### What you have to do
List every line in the items below that contains the string "longitude", matching case exactly.

___ Exercise material ___

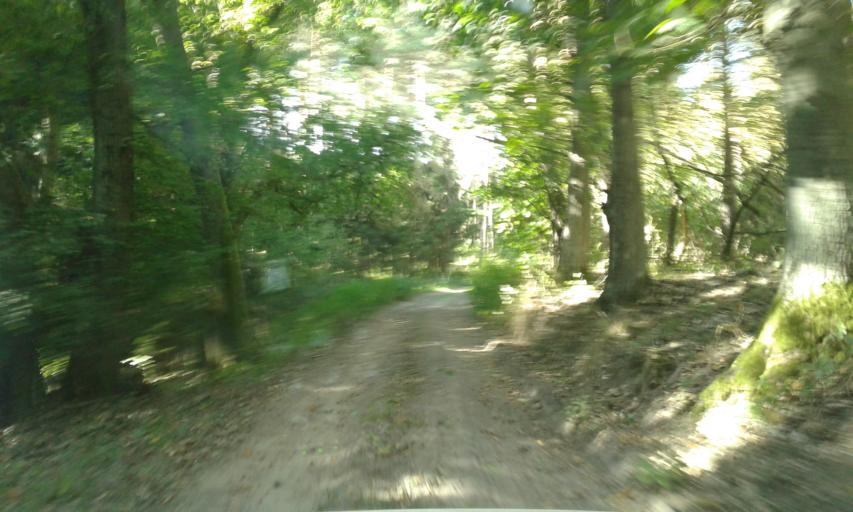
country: PL
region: West Pomeranian Voivodeship
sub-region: Powiat stargardzki
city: Dolice
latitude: 53.2367
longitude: 15.2588
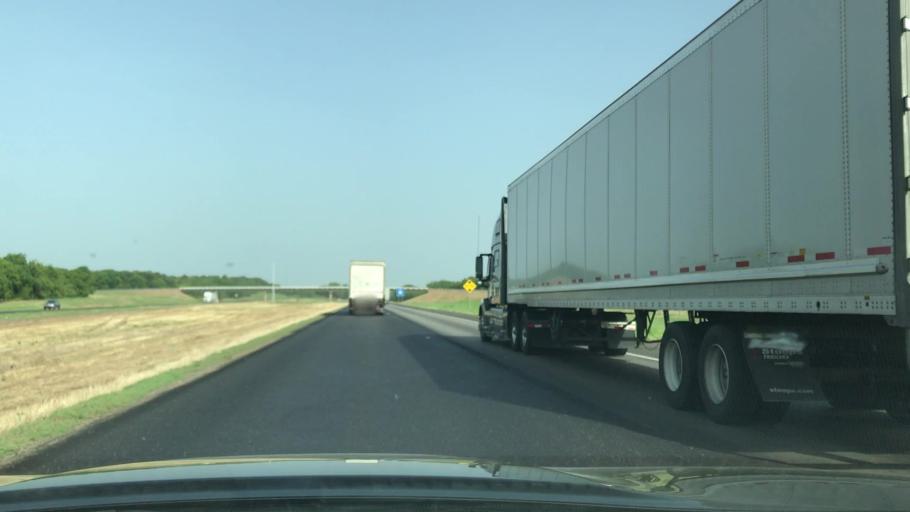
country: US
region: Texas
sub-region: Kaufman County
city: Terrell
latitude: 32.6765
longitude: -96.1765
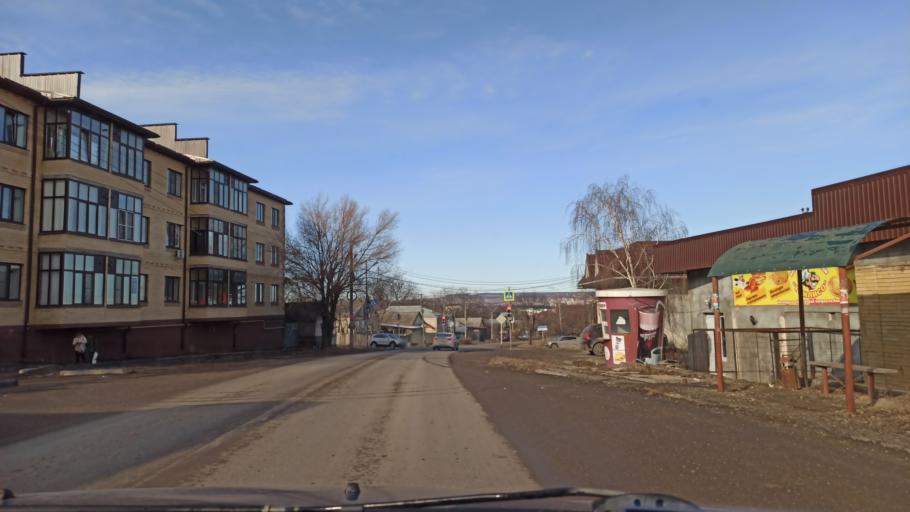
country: RU
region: Stavropol'skiy
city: Yessentukskaya
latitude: 44.0238
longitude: 42.8697
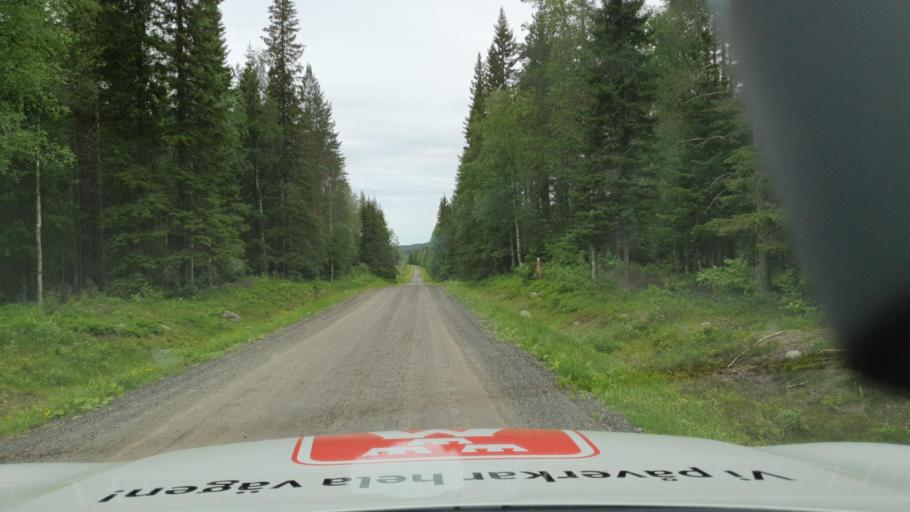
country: SE
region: Vaesterbotten
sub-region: Skelleftea Kommun
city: Burtraesk
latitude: 64.3772
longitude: 20.6152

___

### Problem solution
longitude: 15.2588
longitude: -96.1765
longitude: 42.8697
longitude: 20.6152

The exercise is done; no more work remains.